By J.R. Miller
There is a great deal of waste in all lines of life--because men scatter their energies over too wide a field. Instead of doing one thing well, they do a dozen things indifferently. No one is great enough to do everything. In the arts and professions, men are more and more becoming specialists. Even ordinary ability would be sure of success, if it found its true place, and then devoted itself wholly to its work. Though a man may fail again and again, if he persists and never becomes discouraged, he will at last succeed.
There is a remarkable direction in our Lord's instruction to the seventy disciples. Among other things, He bade them to greet no one along the way. The salutations of those days were tedious and required much time, and the errands on which His messengers were sent were urgent and required haste. Not a moment must be lost on the way. When a disciple begged to be allowed to bury his father before going on his errand, the Master refused the request. The dead could bury their own dead, and he must hasten to carry the Gospel message.
If we would concentrate all our energies in one purpose, we would do all our work better. We would then always do our best, even in the commonest things of our daily task work. If we are writing only a postal card to a friend, we will do it as carefully as if we were writing a letter of greatest importance. We would gather all the forces of our heart into the simplest kindness we show to anyone. There are authors who have written one or two books of great interest and value and then have grown indifferent, doing nothing more worth while. They were too well satisfied with their early success or a little praise turned their heads, and they never did their best again.
An old painter, after standing long in silent meditation before his canvas, with hands crossed meekly on his breast and his head bent reverently, said, "May God forgive me that I did not do it better." There are many of us who ought to have the same experience of penitence, as we contemplate the things we have done. We should continually implore forgiveness for doing our work so poorly, for we are not doing our best. If only we would learn to put all the energy of our souls into each piece of work we do, we would do do fine work for the Savior.
In our Christian life, we should seek only one thing--the attainment of the highest reaches in character and service. If an absorbing passion for Christ ruled us, it would bring all our life into harmony with itself. When Christ is taken into the chief place in the life, everything which is not in harmony with His peerless beauty must go out, and only the things that are in keeping with the mind and spirit of Christ, can have a place in the life.
When Christ becomes really the one thing of our lives, there is less and less of living for self, and more and more of consecration to the service of love. Some people suppose that holiness separates a man from his fellows, that as he becomes really like Christ--he grows out of touch and sympathy with people, less interested in their human affairs, less gentle, less kindly, less human, less accessible, and less helpful. But it is not the religion of Christ, which produces such results. Never did any other man get so near to people as Christ Himself did. He lived among them; they loved Him and trusted Him, and they told Him everything. When Christ truly enters a man, one of the unmistakable marks of His indwelling, is the new love which begins to appear in the man's life. His religion made Paul a friend of man, eager to help everyone he met. When Christ really gets possession of a heart, the sweet flowers of love begin to grow in the life. If we are not becoming more patient, more glad hearted, more charitable, more kindly, more thoughtful. If there is not in us an increasing desire to help others, to do them good--we need to pray for more of the love of God in our hearts. We may tell people that Christ is still in this world, coming close to them in their needs--but He is here only as He lives in us. He has no other present incarnation but in the lives of His friends. He helps the suffering, the toiling folk, the weary hearted, the weak, the sorrowing--but only through us. We are most like to Christ--when we are nearest to the hearts of men, when our sympathies are widest, when we are the gentlest, when our hands are readiest to minister.
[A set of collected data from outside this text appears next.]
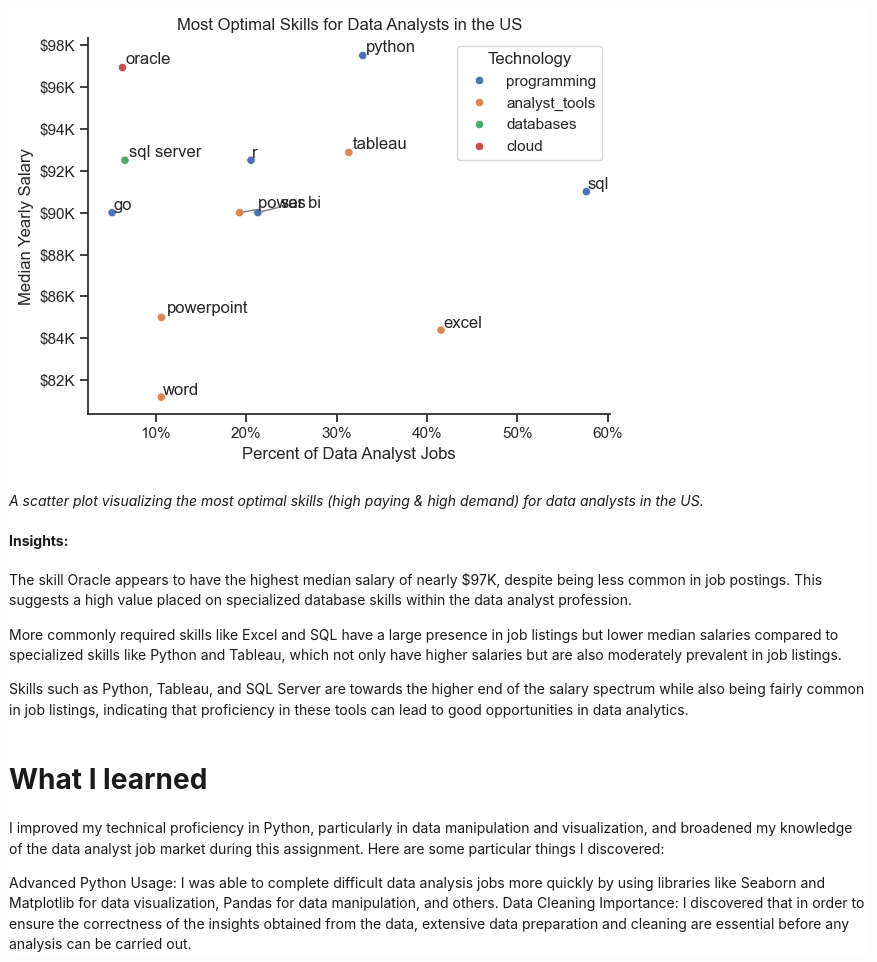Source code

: ![Most Optimal Skills For Data Analysts in the US](project/images/Most_Optimal_Skills_for_Data_Analysts_in_the_US.png)

*A scatter plot visualizing the most optimal skills (high paying & high demand) for data analysts in the US.*

#### Insights:
The skill Oracle appears to have the highest median salary of nearly $97K, despite being less common in job postings. This suggests a high value placed on specialized database skills within the data analyst profession.

More commonly required skills like Excel and SQL have a large presence in job listings but lower median salaries compared to specialized skills like Python and Tableau, which not only have higher salaries but are also moderately prevalent in job listings.

Skills such as Python, Tableau, and SQL Server are towards the higher end of the salary spectrum while also being fairly common in job listings, indicating that proficiency in these tools can lead to good opportunities in data analytics.
# What I learned
I improved my technical proficiency in Python, particularly in data manipulation and visualization, and broadened my knowledge of the data analyst job market during this assignment. Here are some particular things I discovered:

Advanced Python Usage: I was able to complete difficult data analysis jobs more quickly by using libraries like Seaborn and Matplotlib for data visualization, Pandas for data manipulation, and others.
Data Cleaning Importance: I discovered that in order to ensure the correctness of the insights obtained from the data, extensive data preparation and cleaning are essential before any analysis can be carried out.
If in our hearts the great master purpose is to live for Christ only, we will grow continually away from all that is worldly and unworthy, toward things which are spiritual and Divine. Paul describes himself as forgetting the things which are behind and stretching forward to the things which are before.
The life which is under the full dominance and sway of Christ, is ever unfolding new beauty, and growing into holier, sweeter, tenderer, diviner character and into larger, fuller usefulness. For while the beauty of Christ becomes more and more manifest in the personal life, the influence of Christ is manifested more and more distinctly in the impression made on the world. If our citizenship is truly in heaven, we will carry the atmosphere of heaven with us wherever we go, and heavenly flowers and fruits will grow about us which but for us would not have been there. There is no more infallible test of the reality and the power of our spiritual life--than in the measure of heaven we bring down into this world's life.